# JOBS
- a) Summarize the Bhutan travel text below in two sentences.
- b) Pick up the Bhutan travel text below at the point where it stops, and keep writing.

# TEXT SHOWN
===============
Top 10 Destinations in Bhutan
OUR PICK #1
Tiger's Nest Monastery
One of the most sacred places of pilgrimage in the country, the Tiger’s Nest Monastery, known by the Bhutanese as the Taktsang Monastery, has become the unofficial symbol of Bhutan. Perched on a sheer ridge at a dizzying height of 3,000m above sea level, and appearing to cling to the side of a rugged cliff face, the sight of this exquisite holy building will leave you breathless in every way possible. The building itself has fascinated historians and architects for decades and can only be accessed by trekking for several hours, making the reward of seeing it all the more sweet. Legend has it that Guru Rinpoche, father of Bhutanese Buddhism, rode here on the back of a tigress in order to meditate back in the 8th century, hence it acquiring its nickname. The monastery was then built in 1692 to honour this site and rebuilt in 1998 after it was destroyed by a fire.
===============
# PROVIDED RECORDS
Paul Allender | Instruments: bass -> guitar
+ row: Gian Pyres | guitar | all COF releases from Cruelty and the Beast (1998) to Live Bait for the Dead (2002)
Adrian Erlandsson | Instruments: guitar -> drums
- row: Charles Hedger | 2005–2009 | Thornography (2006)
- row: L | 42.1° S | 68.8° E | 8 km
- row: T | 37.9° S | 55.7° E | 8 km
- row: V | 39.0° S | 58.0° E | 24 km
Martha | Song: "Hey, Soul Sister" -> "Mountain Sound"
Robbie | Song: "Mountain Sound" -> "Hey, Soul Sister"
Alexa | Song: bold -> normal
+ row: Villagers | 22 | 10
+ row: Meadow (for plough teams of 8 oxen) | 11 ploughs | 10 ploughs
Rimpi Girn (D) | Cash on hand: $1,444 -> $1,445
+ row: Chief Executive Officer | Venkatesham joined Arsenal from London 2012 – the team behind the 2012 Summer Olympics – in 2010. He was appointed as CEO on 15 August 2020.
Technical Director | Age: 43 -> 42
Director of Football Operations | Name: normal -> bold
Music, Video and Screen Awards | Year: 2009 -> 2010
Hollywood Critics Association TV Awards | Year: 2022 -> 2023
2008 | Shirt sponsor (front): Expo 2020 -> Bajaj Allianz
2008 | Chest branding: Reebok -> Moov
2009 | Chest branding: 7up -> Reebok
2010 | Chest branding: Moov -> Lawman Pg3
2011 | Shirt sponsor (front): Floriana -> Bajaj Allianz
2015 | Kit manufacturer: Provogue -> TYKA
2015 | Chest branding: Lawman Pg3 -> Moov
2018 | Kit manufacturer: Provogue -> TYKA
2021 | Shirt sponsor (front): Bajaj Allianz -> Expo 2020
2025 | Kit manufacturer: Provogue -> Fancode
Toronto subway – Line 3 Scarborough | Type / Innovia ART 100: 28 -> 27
===============
# WRITTEN ANSWERS
- a) Tiger's Nest Monastery, called Taktsang by the Bhutanese, is the top pick among Bhutan's destinations: a sacred pilgrimage site and the country's unofficial symbol, perched on a sheer ridge 3,000m above sea level and reachable only after several hours of trekking. Legend holds that Guru Rinpoche rode there on a tigress to meditate in the 8th century, and the monastery was built in 1692 and rebuilt in 1998 after a fire.

- b)
OUR PICK #2
Home to the glorious Punakha fortress (dzong), which sits at the confluence of the Mo Chhu and Pho Chhu rivers, Punakha is the former capital of Bhutan. The fortress is often described as one of the most beautiful in the country, with its sparkling white-washed walls and intricate patterned roof. The sound of the rivers adds an additional atmospheric element for those wandering through the dzong’s hallowed halls. Another particular point of interest in Punakha, which should be on the ‘to-see’ list of all visitors, is the Khamsum Yuley Temple. This temple contains many exquisite paintings and murals, a dream come true for art and history lovers. Surrounded by rugged, green mountains and blessed with a year-round mild climate, Punakha is an adventurous destination for those seeking to get off the beaten track for a while.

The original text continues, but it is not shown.